Crafting a Promissory Note

Promissory note forms can be crafted to address any type of lending situation, and as long as they are crafted with the necessary elements to fulfill the legal precedents of a contract, they are a legitimately binding legal instrument. Many promissory notes are crafted to cover simple agreements regarding the loaning of money from one person to another. They can also be used when an individual sells a vehicle to another person in a private transaction.

When money is loaned between individuals, most promissory notes act as a simple promise to pay. They do not have any collateral assigned that can be used to satisfy the note should the borrower default. Legal promissory notes used for the buying and selling of vehicles and other equipment can be secured through repossession of the vehicle or property should the borrower fail to fulfill the terms of the note.

Mortgages as Promissory Notes

Promissory notes can also be used for lending purposes that are more complex and involve larger amounts of property or money. Home mortgages are a form of promissory note and they are very similarly crafted and worded to a standardized simple promissory note.

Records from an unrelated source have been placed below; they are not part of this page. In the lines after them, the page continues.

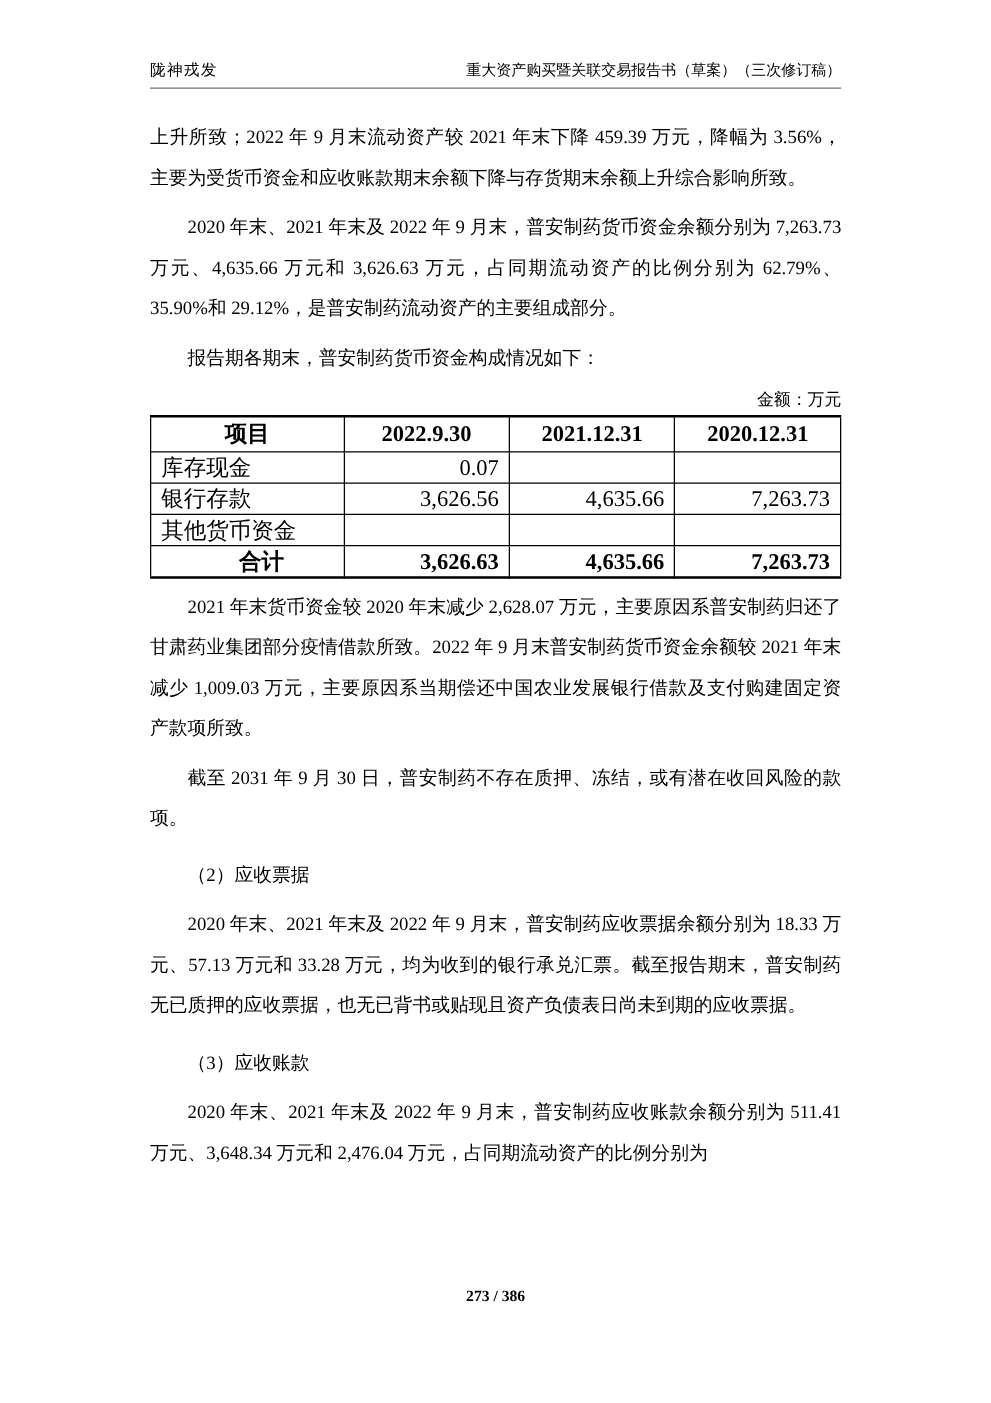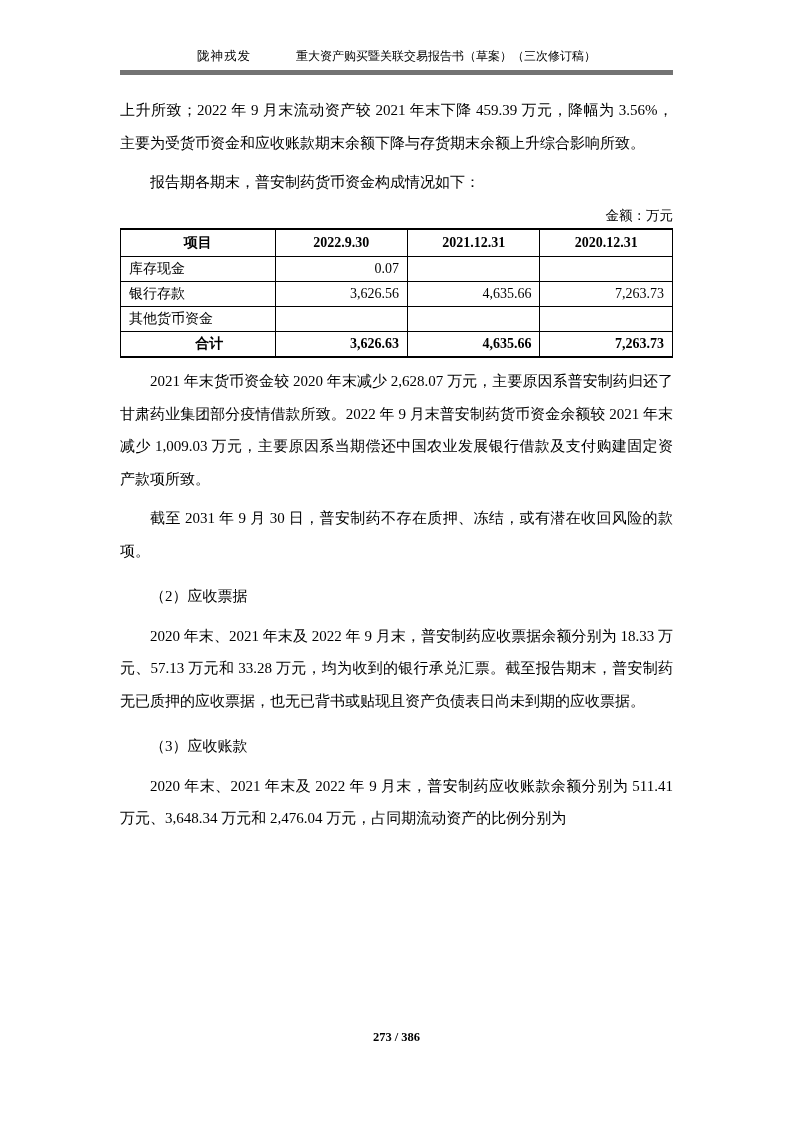--- a/index.html
+++ b/index.html
@@ -13,23 +13,23 @@
     color: #000000;
     font-family: "Liberation Serif", "DejaVu Serif", serif;
     overflow: hidden;
   }
   .doc-header {
     position: absolute;
     top: 48px;
     left: 120px;
     right: 120px;
     display: flex;
-    justify-content: center;
+    justify-content: space-between;
     align-items: flex-end;
-    border-bottom: 5px solid #737373;
+    border-bottom: 1px solid #737373;
     padding-bottom: 5px;
     font-size: 12.5px;
   }
   .doc-header .hdr-left { letter-spacing: 1px; }
   .doc-header .hdr-right { font-size: 12px; margin-left: 45px; }
   .doc-body {
     position: absolute;
     top: 94px;
     left: 120px;
     right: 120px;
@@ -45,21 +45,21 @@
     font-size: 13.5px;
     line-height: 20px;
     margin-top: 7px;
     text-indent: 0;
   }
   table.data-table {
     width: 100%;
     border-collapse: collapse;
     border-top: 2.5px solid #000;
     border-bottom: 2.5px solid #000;
-    font-size: 14px;
+    font-size: 18px;
     line-height: 20px;
     margin-top: 2px;
     margin-bottom: 6px;
   }
   table.data-table th, table.data-table td {
     border: 1px solid #000;
     padding: 2px 8px;
     height: 15px;
     vertical-align: middle;
   }
@@ -85,20 +85,21 @@
 
 <div class="page">
 
   <header class="doc-header">
     <span class="hdr-left">陇神戎发</span>
     <span class="hdr-right">重大资产购买暨关联交易报告书（草案）（三次修订稿）</span>
   </header>
 
   <main class="doc-body">
     <p class="para no-indent">上升所致；2022 年 9 月末流动资产较 2021 年末下降 459.39 万元，降幅为 3.56%， 主要为受货币资金和应收账款期末余额下降与存货期末余额上升综合影响所致。</p>
+    <p class="para">2020 年末、2021 年末及 2022 年 9 月末，普安制药货币资金余额分别为 7,263.73 万元、4,635.66 万元和 3,626.63 万元，占同期流动资产的比例分别为 62.79%、35.90%和 29.12%，是普安制药流动资产的主要组成部分。</p>
     <p class="para">报告期各期末，普安制药货币资金构成情况如下：</p>
 
     <div class="unit-note">金额：万元</div>
 
     <table class="data-table">
       <colgroup>
         <col class="c-item">
           <col class="c-num">
           <col class="c-num">
           <col class="c-num">

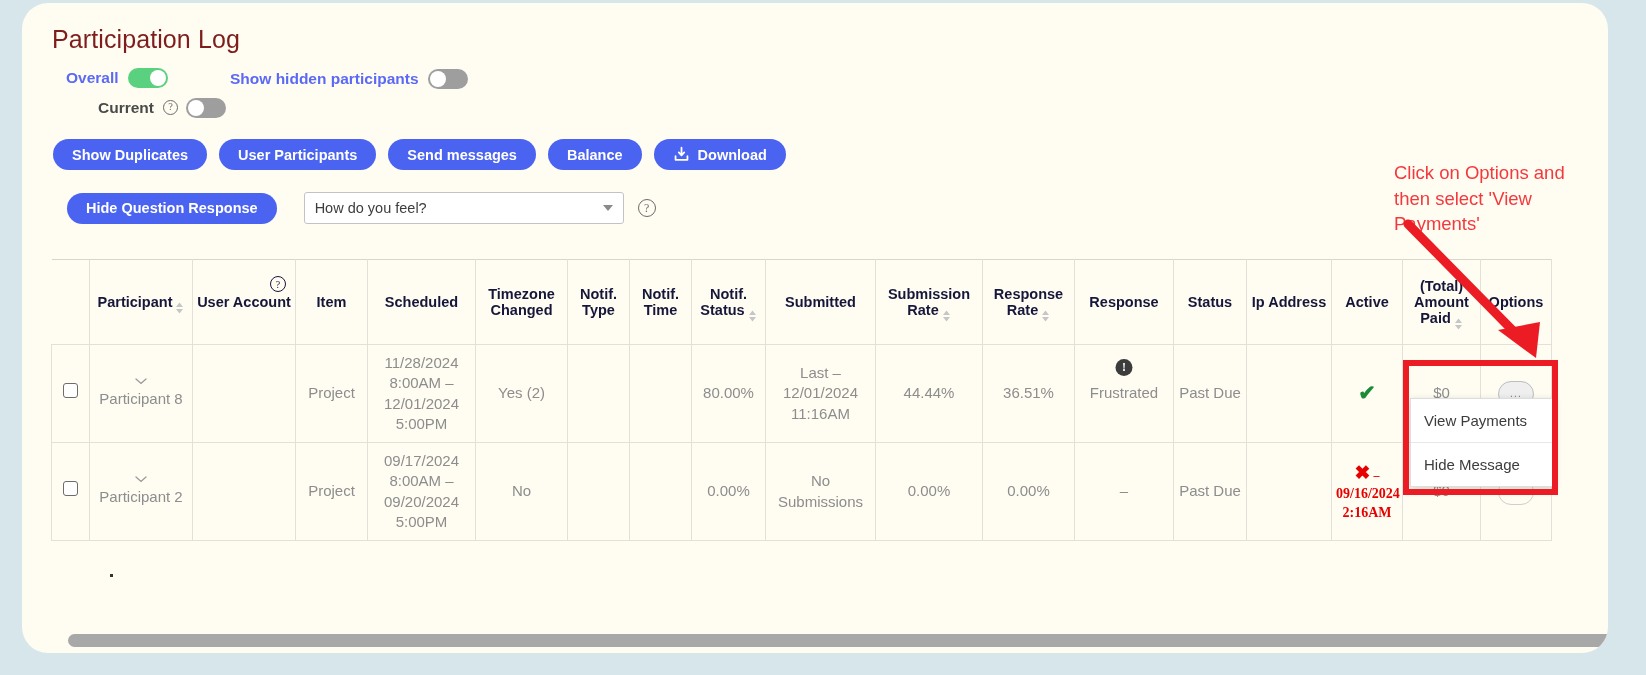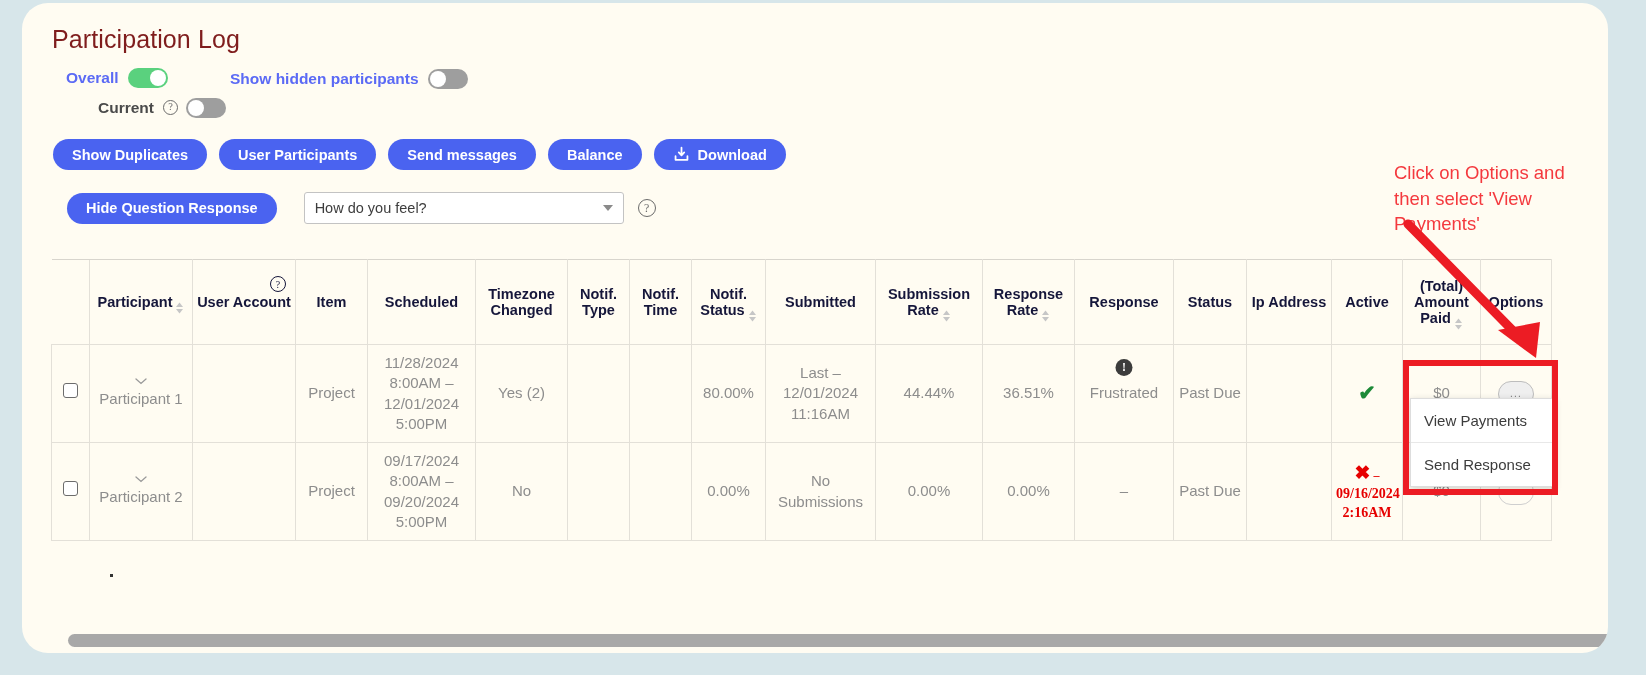--- a/index.html
+++ b/index.html
@@ -350,21 +350,21 @@
             <th>Options</th>
           </tr>
         </thead>
         <tbody>
           <tr>
             <td><span class="chk"></span></td>
             <td>
               <svg class="chev" viewBox="0 0 12 7">
                   <path d="M1 1l5 4.5L11 1" stroke="#9a9a9a" stroke-width="1.3" fill="none" stroke-linecap="round"></path>
                 </svg>
-              <span>Participant 1</span>
+              <span>Participant 8</span>
             </td>
             <td></td>
             <td>Project</td>
             <td>11/28/2024 8:00AM – 12/01/2024 5:00PM</td>
             <td>Yes (2)</td>
             <td></td>
             <td></td>
             <td>80.00%</td>
             <td>Last – 12/01/2024 11:16AM</td>
             <td>44.44%</td>
@@ -412,21 +412,21 @@
             </td>
           </tr>
         </tbody>
       </table>
     </div>
 
     <div class="stray-dot"></div>
 
     <div class="dropdown">
       <div class="dd-item">View Payments</div>
-      <div class="dd-item">Send Response</div>
+      <div class="dd-item">Hide Message</div>
     </div>
 
     <div class="anno-box"></div>
     <div class="anno-text">Click on Options and then select 'View Payments'</div>
     <svg class="arrow-svg" width="170" height="165" viewBox="0 0 170 165">
       <path d="M6 6 L126 128" stroke="#ec1c24" stroke-width="9" stroke-linecap="round"></path>
       <path d="M134 140 L96 112 L138 104 Z" fill="#ec1c24"></path>
     </svg>
 
     <div class="hscroll"></div>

The main difference is that mortgage notes are written for large amounts of money and are secured by the property that is purchased with that money. The details of the mortgage note are generally more complex due to the involvement of lending institutions as well as government regulations that oversee real estate lending practices. As long as all the necessary elements exist in the mortgage promissory note to mirror common law contract requirements, the note fulfills all the obligations under the law to be legally binding.

When a Borrower Defaults

Whether or not a promissory note is secured with collateral or is unsecured and based solely on the promise to repay, the same principles of legality apply. If the borrower should default on the note and not be able to repay, the lender of a secured note can find relief by legally repossessing the property that was promised as collateral on the note.

If the note is for a monetary loan and is not secured, the lender has the legal authority to seek restitution through the court system and secure a judgment against the borrower. While this does not absolutely guarantee repayment of the promissory note, it does create a legal judgment against the borrower which can then be pursued through collection activity.

The other disadvantage to an unsecured promissory note or promissory letter is that if the borrower should file bankruptcy, creditors with secured interests will be repaid before any creditor with unsecured interests. This creates a possibility where the unsecured lender might not receive any repayment for the breach of agreement.